Come possiamo rispondere ai cambiamenti in atto? Abbiamo voluto ragionare su quali siano gli spazi di contrattazione attraverso un ragionamento comune con la Fai, FP , Fisascat e Inas, categorie e servizi della Cisl con cui sono stati già messi in campo percorsi virtuosi di collaborazione sui territori. La nostra forza nella Cisl è sempre stata quella di tenere insieme tutte le specificità attraverso una azione sinergica confederale Abbiamo ritenuto importante partire dalle testimonianze di tre delegati, lavoratori e lavoratrici che hanno scelto di mettere a disposizione il loro tempo per dare risposte non solo ad un bisogno personale a bisogni diffusi” così il Segretario Generale della categoria introduce i lavori della mattinata.

Sono proprio i percorsi comuni da favorire assolutamente sui territori, il volano per una azione sindacale efficace che permetta, attraverso il contributo di tutti, il raggiungimento di obiettivi concreti come testimonia Gianluca Pagliarini, RSA FeLSA Cisl Umbria in missione presso Eskigel “Abbiamo iniziato con la Fai Umbria una semina fruttuosa, due anni di lotte, confronto e assemblee tutte finalizzate ad assicurare la continuità occupazionale e la salvaguardia dei lavoratori impegnati nella stagionalità. Sono orgoglioso che il mio cammino professionale mi abbia portato fin qui”.

Dello stesso parere anche Alberto Guida, RSA FeLSA Cisl Lazio in missione presso ASL Roma 6 “un percorso in salita che grazie alla tenacia dell’azione congiunta delle categorie laziali di FeLSA e FP ci hanno portato ad ottenere la stabilizzazione in somministrazione di svariate unità di personale”.

Un esempio di continuità associativa sui luoghi di lavoro è rappresentata da Silvia Vargiu, ora RSA Fisascat Lombardia, già RSA FeLSA presso il call center Lombardia Contact “ho avuto il piacere di essere dapprima rappresentante sindacale aziendale dei lavoratori somministrati ed ora dei dipendenti diretti dell’azienda: 5 anni di azione sinergica sul territorio tra le due federazioni ci ha portati – partendo dalla difficoltà di farsi ascoltare -ad ottenere ben 53 assunzioni. La più grande soddisfazione è stata di lasciare la mia eredità ad una nuova RSA FeLSA”.

Dobbiamo lavorare bene sulla parità di trattamento, il principio di una buona legge deve essere tradotto in buone condizioni di lavoro, favorendo la buona flessibilità” sostiene Roberto Benaglia, Segretario Nazionale della Fai Cisl.

Per Maurizio Petriccioli, Segretario Generale della Cisl FP “ragionare insieme ci permette di valorizzare il ruolo del sindacato e favorire il protagonismo dell’iscritto nella continuità associativa”.

Un sindacato che non guardi solo alla tutela del singolo, ma che sia capace di tenere dentro diversi bisogni di tutti i lavoratori che prestano la loro attività nello stesso luogo di lavoro, a prescindere dalla diversa forma contrattuale” è il punto di vista di Davide Guarini, Segretario Generale della Fisascat Cisl.

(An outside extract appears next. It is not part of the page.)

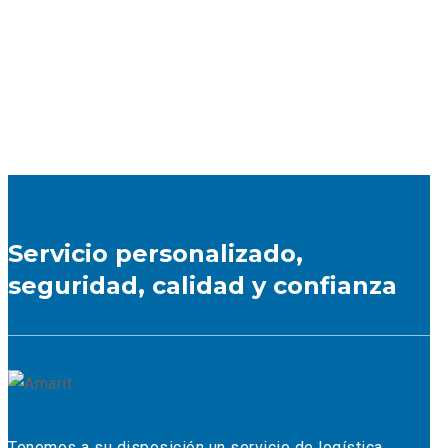
Infographics
Woocommerce
Servicio personalizado,
seguridad, calidad y confianza
Tenemos a su disposición un servicio de logística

Abbiamo bisogno di agorà: stare insieme per leggere le nuove esigenze nel cambiamento. Categorie forti rendono autorevole tutta la Cisl” sostiene Gigi Petteni, Presidente Cisl Inas.

Un ampio dibattito, ricco di spunti di riflessione e proposte per prossimo futuro.

La nostra confederalità è una conquista:valorizziamola! Significativo il protagonismo della FeLSA Cisl espresso attraverso le parole di orgoglio dei delegati. Dobbiamo lavorare insieme per costruire una contrattazione inclusiva che porti risultati per tutti i lavoratori coinvolti nel perimetro sindacale. Per far ciò è necessario il contributo di tutti, ognuno per il proprio pezzo all’interno di una efficace azione confederale” conclude Giorgio Graziani, Segretario Confederale della Cisl.